Há alguns dias, consegui uma oportunidade de recolocação profissional aqui em Portugal e precisei colocar meu filho na creche. Porém, logo na primeira semana, ele ficou doente. Tive que deixar o trabalho de lado para cuidar dele. Passamos alguns dias refletindo e eu e meu marido chegamos à conclusão de que deveria abrir mão da oportunidade, porque não teria como focar todo o meu tempo ao trabalho. Vou continuar como autônoma porque tenho flexibilidade de horário." Cintia Romano, 40 anos, é advogada de Oeiras, Portugal, e mãe de Eduardo, 9, e Angelo, 1 ano e nove meses.
'O mais difícil é privar nossos filhos do contato com os avós'
"Na primeira vez que eu fiquei grávida, eu estava em uma grande empresa, tinha licença-maternidade e uma rede de apoio em casa. Meus pais, meus sogros, minha irmã, minha cunhada estavam todos próximos. Numa emergência, sempre tínhamos alguém para ajudar.
Quando viemos para cá, éramos apenas nós três e era muito cansativo, porque não tínhamos ninguém para contar. Até trouxe uma farmácia com medo da criança ficar doente. Quando tive meu segundo filho, a nossa maior preocupação foi com quem iríamos deixar a nossa mais velha? Porque ela precisaria ficar três ou quatro dias com alguém enquanto eu estava no hospital. Tive sorte que minha mãe conseguiu vir, mas e se algo acontecesse? Se eu parisse antes do esperado?
Uma vez, precisava trabalhar e meu filho mais novo adoeceu.
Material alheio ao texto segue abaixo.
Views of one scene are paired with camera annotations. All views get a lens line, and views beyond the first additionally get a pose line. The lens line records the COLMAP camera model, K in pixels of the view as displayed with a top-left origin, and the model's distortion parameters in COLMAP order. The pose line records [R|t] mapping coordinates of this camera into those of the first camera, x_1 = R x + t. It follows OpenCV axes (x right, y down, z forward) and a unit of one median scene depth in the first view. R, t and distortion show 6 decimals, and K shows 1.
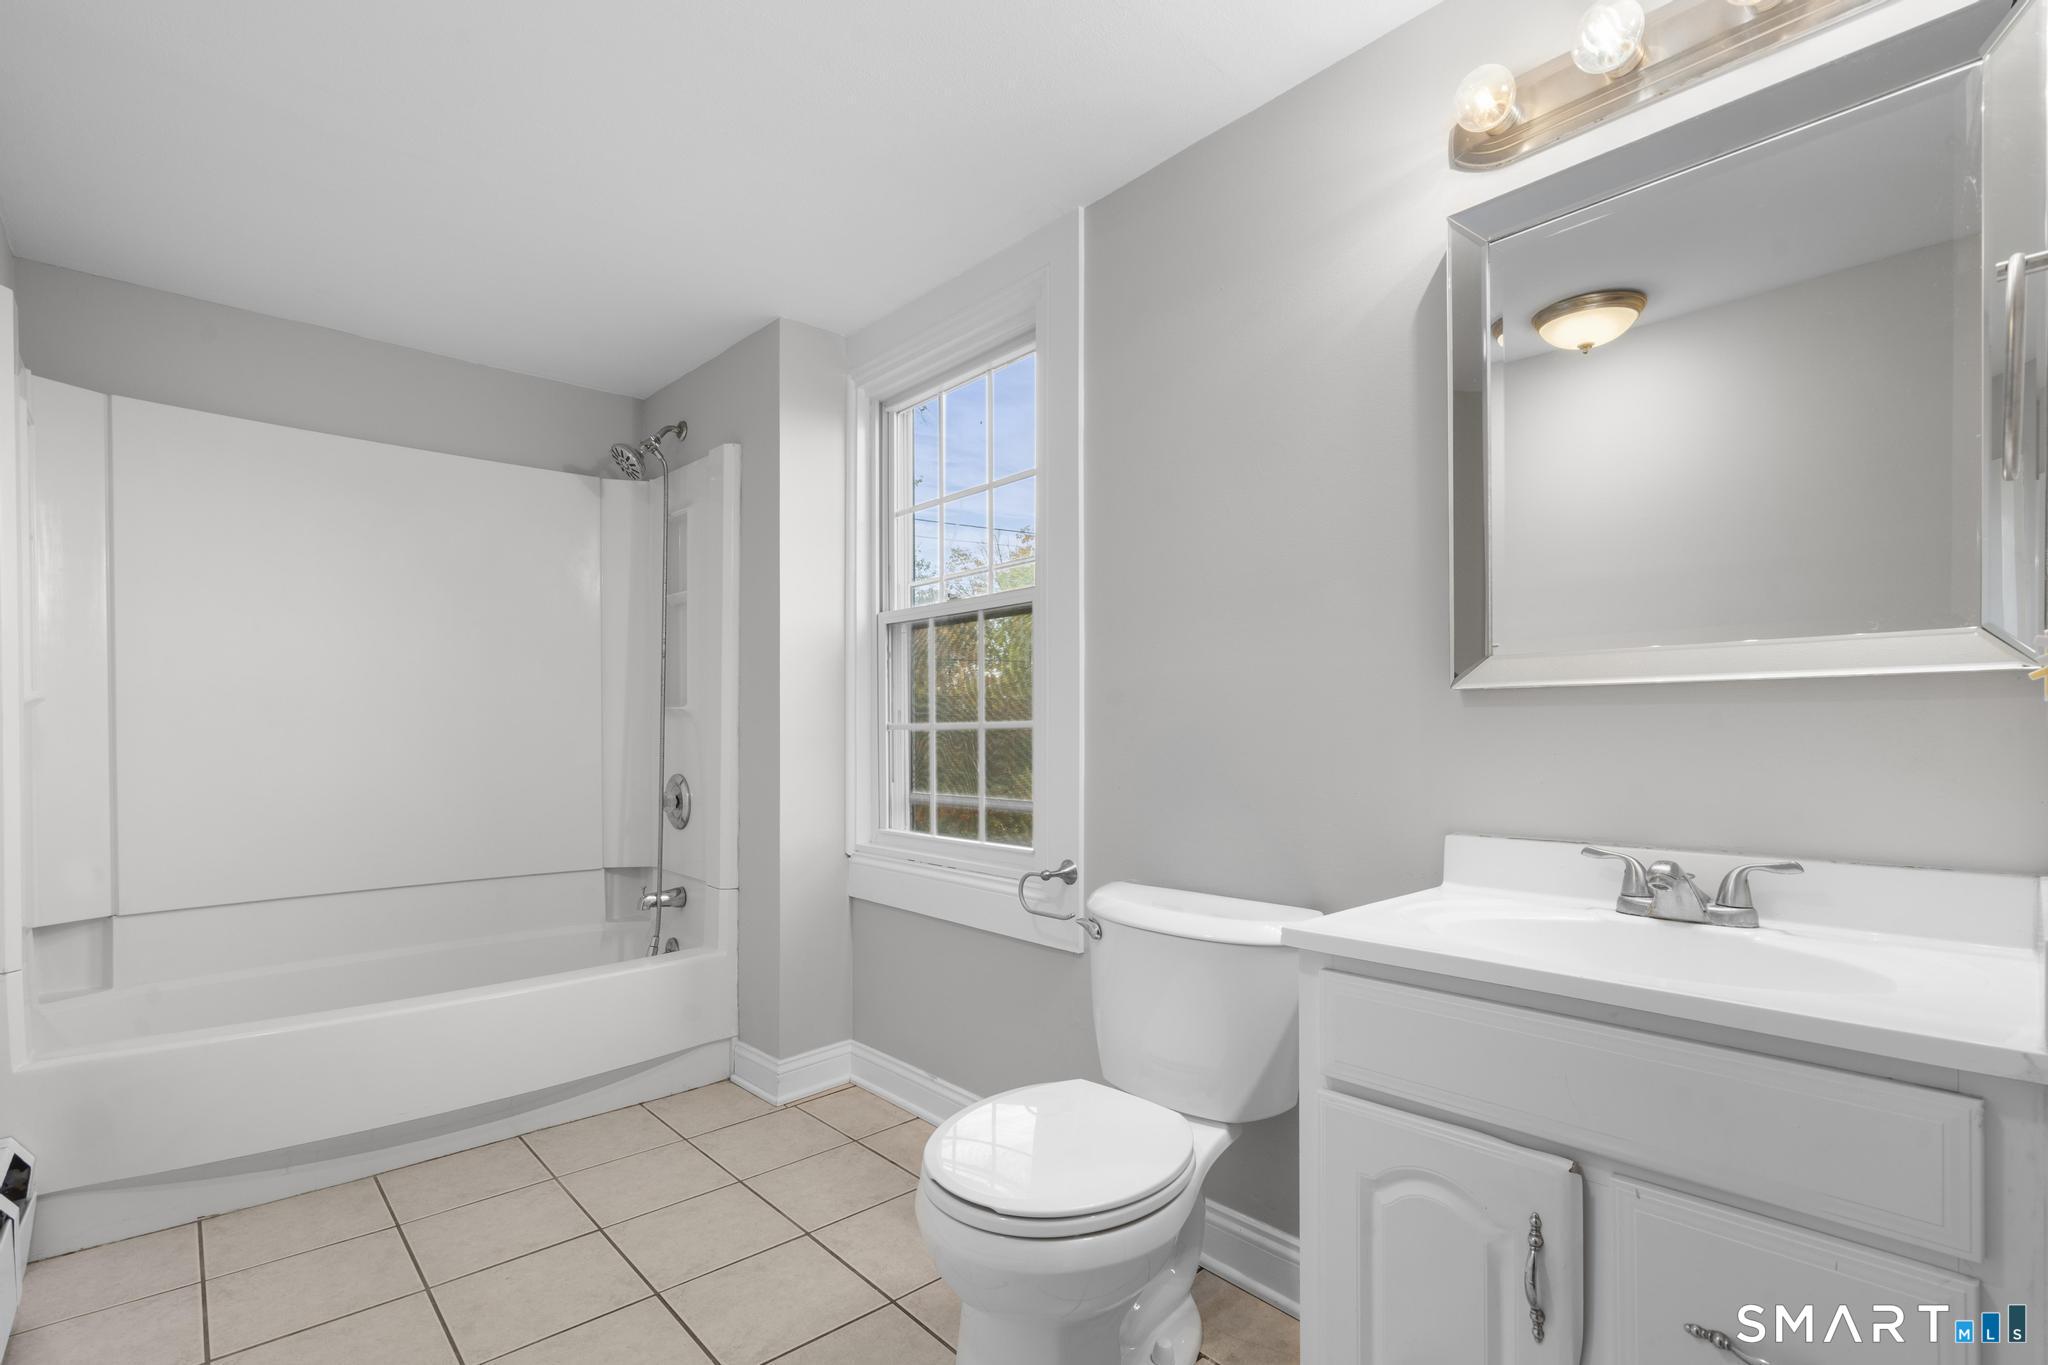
lens RADIAL K [[917.2, 0, 1042.5], [0, 917.2, 709.6], [0, 0, 1]] dist [-0.003836, 0.003114]
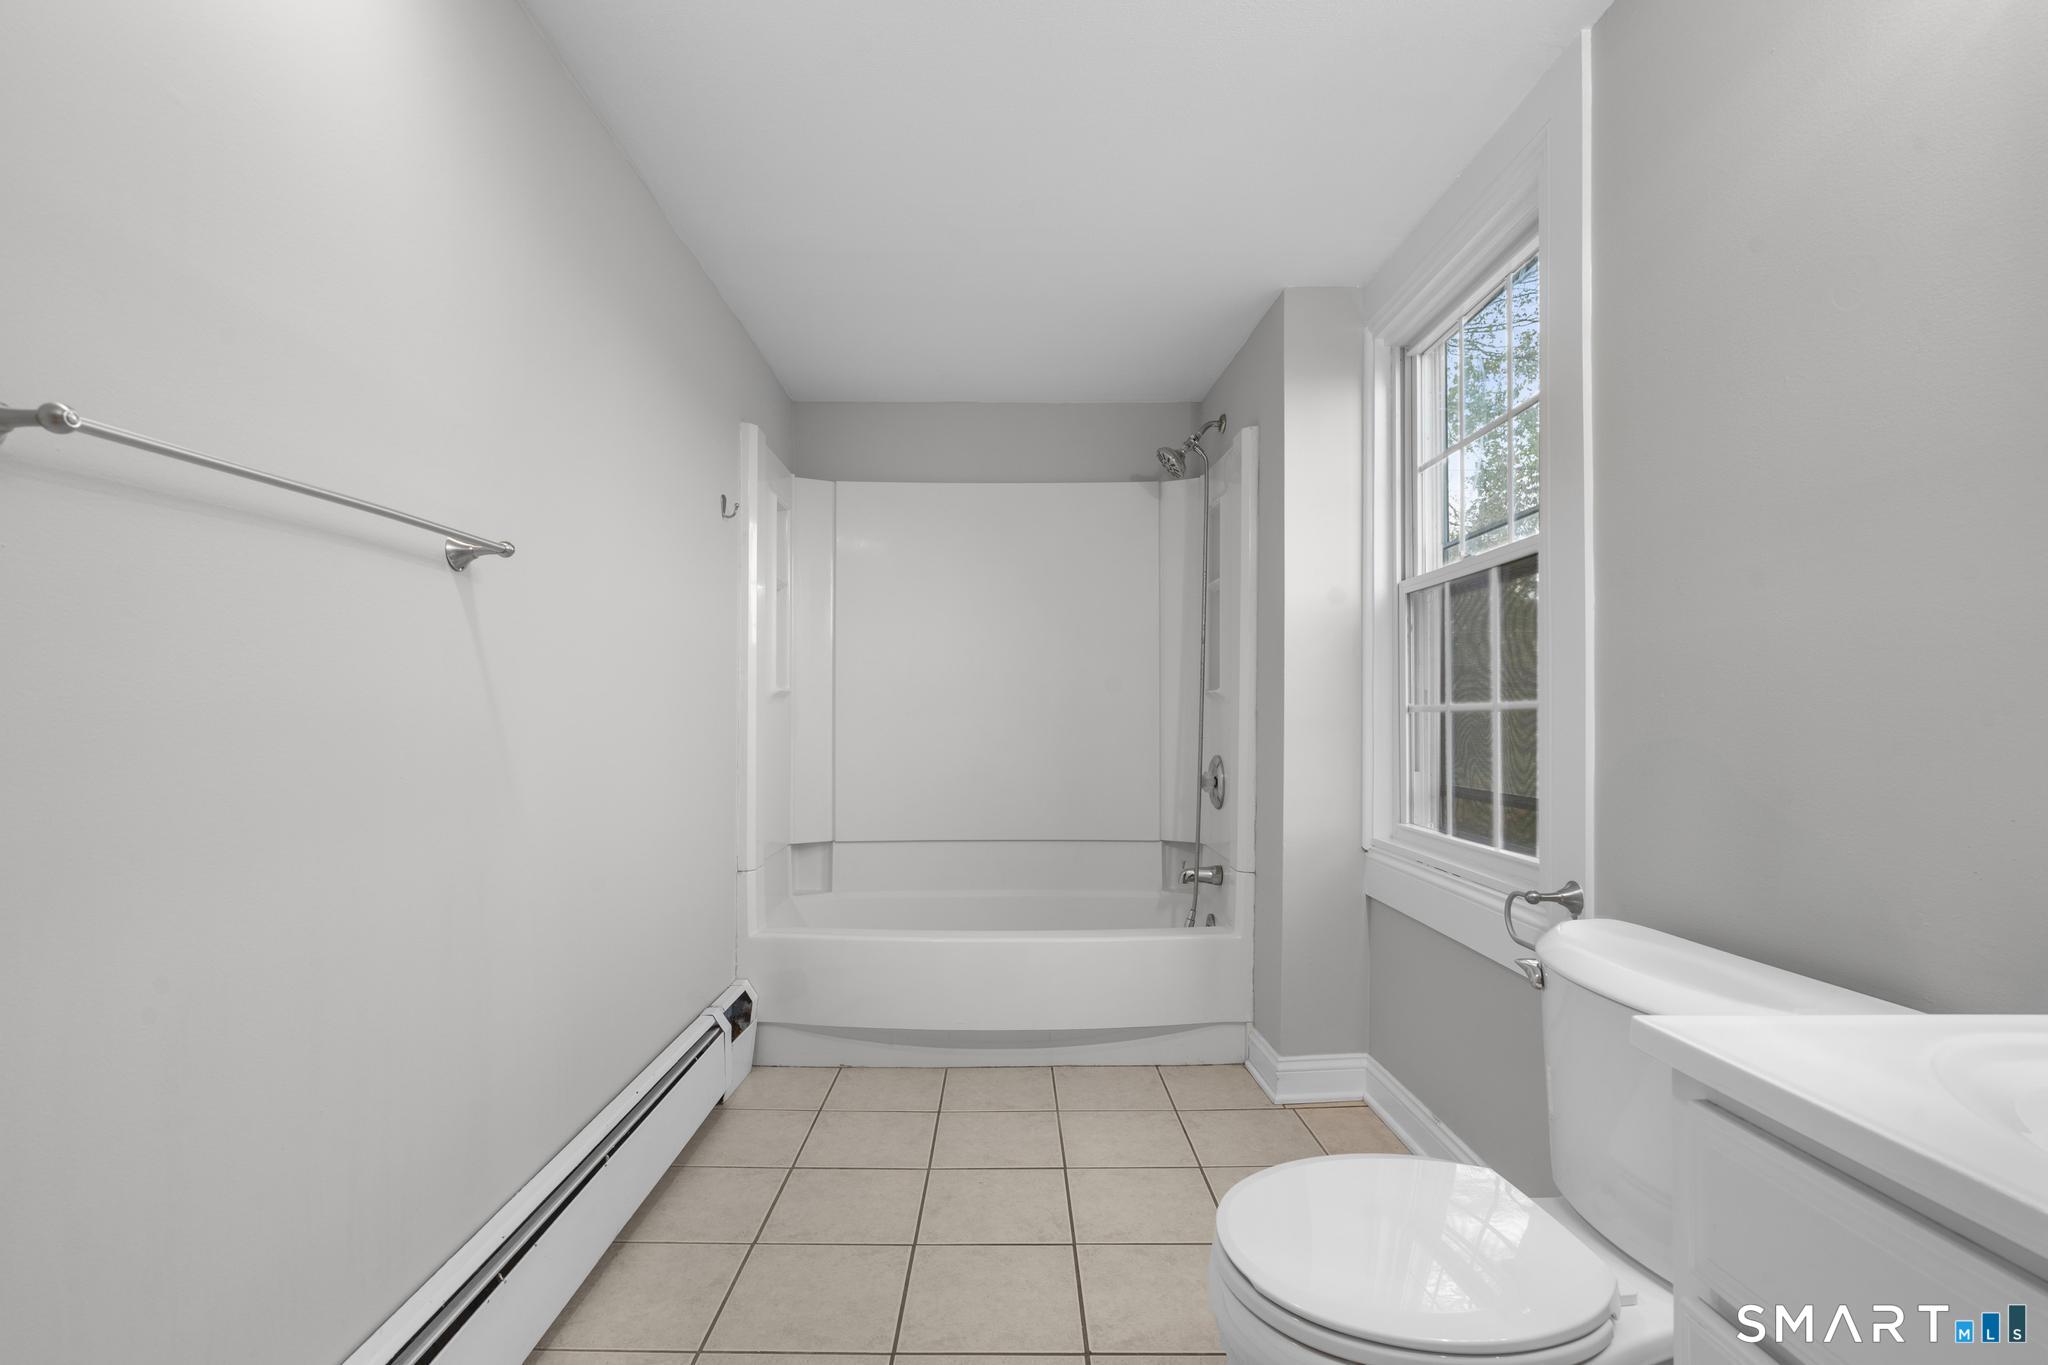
lens RADIAL K [[917.2, 0, 1024.1], [0, 917.2, 680.3], [0, 0, 1]] dist [-0.003836, 0.003114]
pose [[0.754542, -0.022901, -0.655852, 0.135464], [0.013098, 0.999717, -0.019839, 0.003829], [0.656121, 0.006379, 0.754629, 0.088650]]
Não tinha quem pudesse cuidar dele e eu precisava fotografar e filmar, porque meu marido estava desempregado. Eu o coloquei em um canguru e levei ele comigo. Ele ficou junto a mim enquanto eu ficava lá e para cá fazendo as imagens do evento. Tive que me virar nos 90, nem nos 30.
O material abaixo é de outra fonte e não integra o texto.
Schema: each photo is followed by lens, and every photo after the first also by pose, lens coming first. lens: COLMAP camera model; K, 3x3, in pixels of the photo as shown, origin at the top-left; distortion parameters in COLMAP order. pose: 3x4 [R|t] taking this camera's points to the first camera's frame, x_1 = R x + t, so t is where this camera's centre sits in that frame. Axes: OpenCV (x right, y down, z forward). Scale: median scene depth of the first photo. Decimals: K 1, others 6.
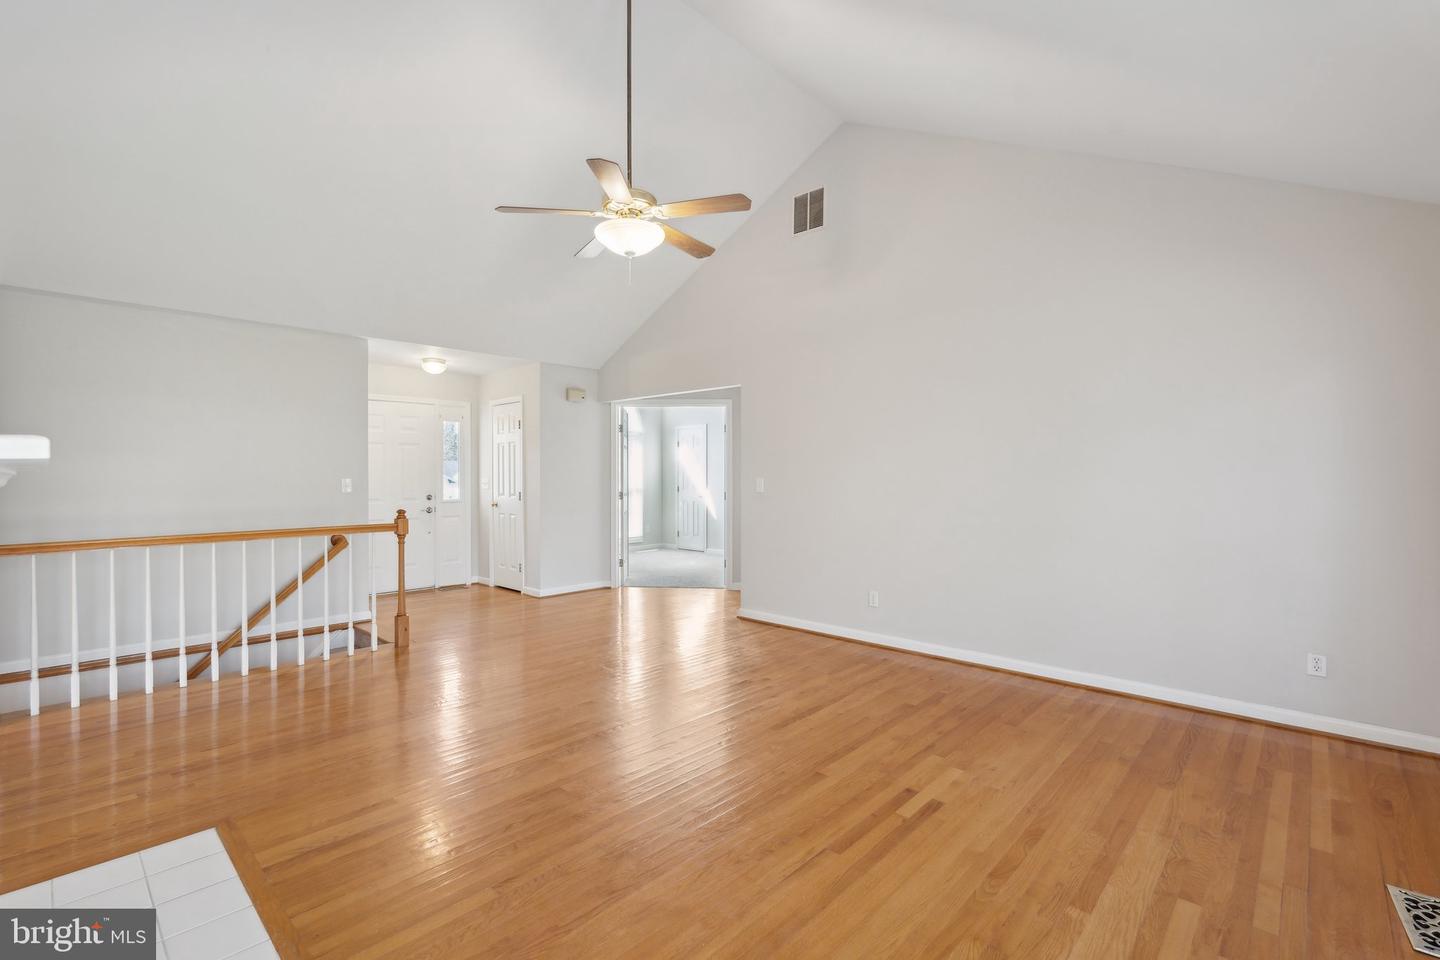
lens RADIAL K [[646.8, 0, 720.0], [0, 646.8, 484.6], [0, 0, 1]] dist [0.001937, 0.000573]
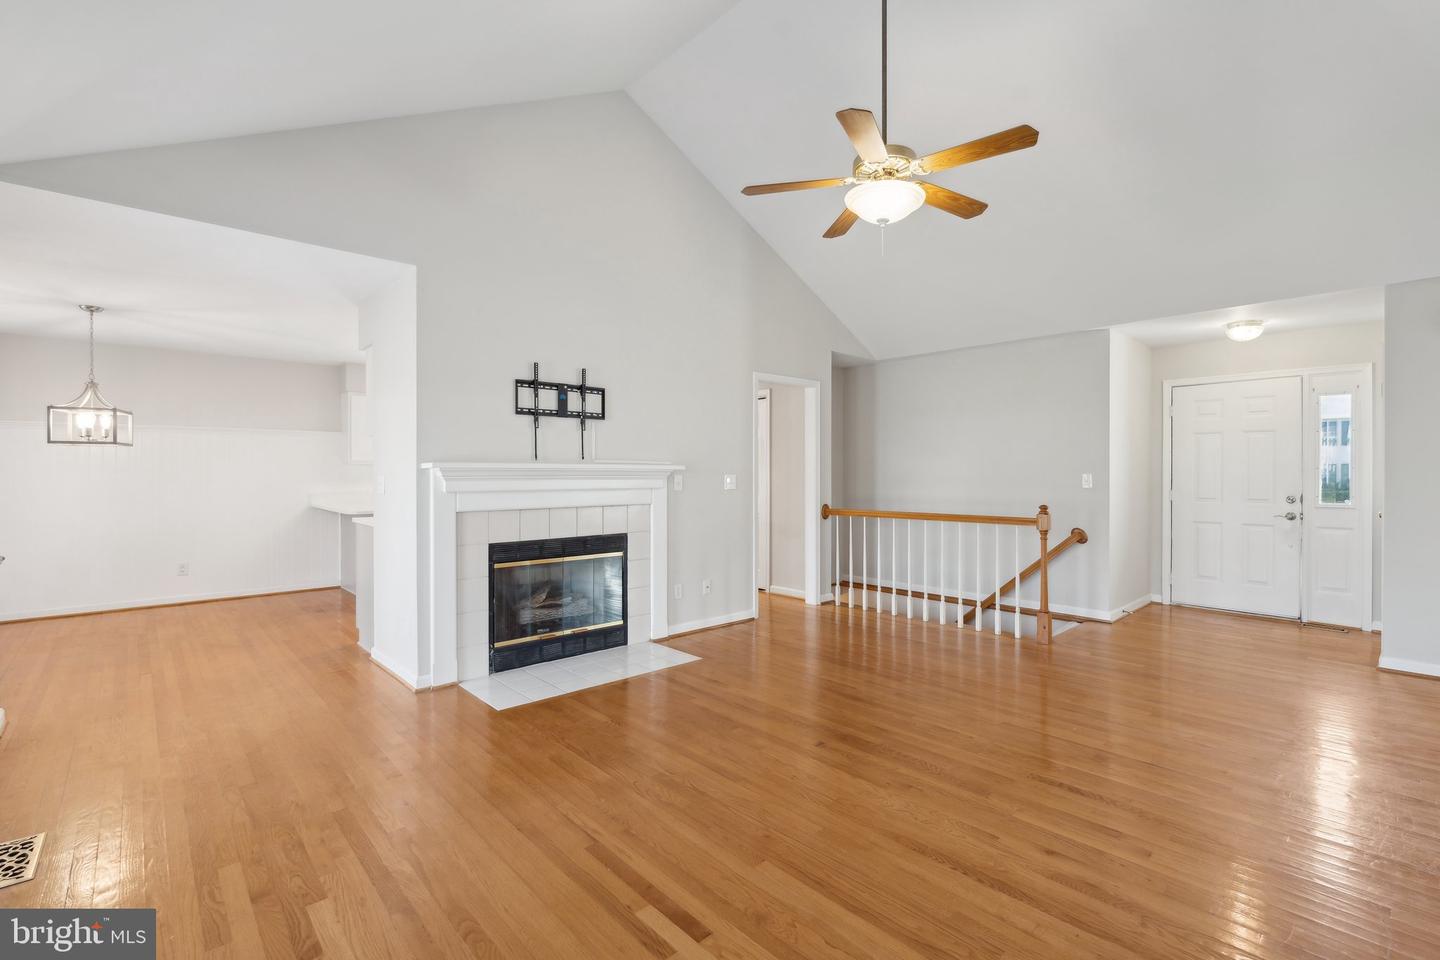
lens RADIAL K [[646.8, 0, 720.7], [0, 646.8, 471.5], [0, 0, 1]] dist [0.001937, 0.000573]
pose [[-0.081987, 0.000423, -0.996633, 0.548287], [-0.009673, 0.999952, 0.001220, -0.009715], [0.996586, 0.009741, -0.081979, 0.601024]]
O mais difícil, no entanto, é afastar os nossos filhos do convívio diário com os avós, porque eu vejo como minha filha é apaixonada pela avó. Quando minha mãe vai embora, ela fica três dias chorando. O meu mais novo conheceu os avós aos 7 meses e demorou dias para se acostumar com eles e percebi que eles ficaram chateados. E não tenho com quem falar sobre essas angústias.
Não posso me abrir para a minha mãe porque ela vai ficar preocupada. Além disso, já ouvi que essa foi a minha escolha e eu tenho que aguentar. Eu que sempre fui uma mulher muito segura das minhas decisões, hoje em dia eu fico muito insegura. Sempre fico pensando que estou fazendo isso por eles e ainda sinto culpa." Ivy Jannibelli, 36 anos, mora em Lisboa, Portugal. É fotógrafa, videomaker e mãe de Amora, 4, e Romeo, 1.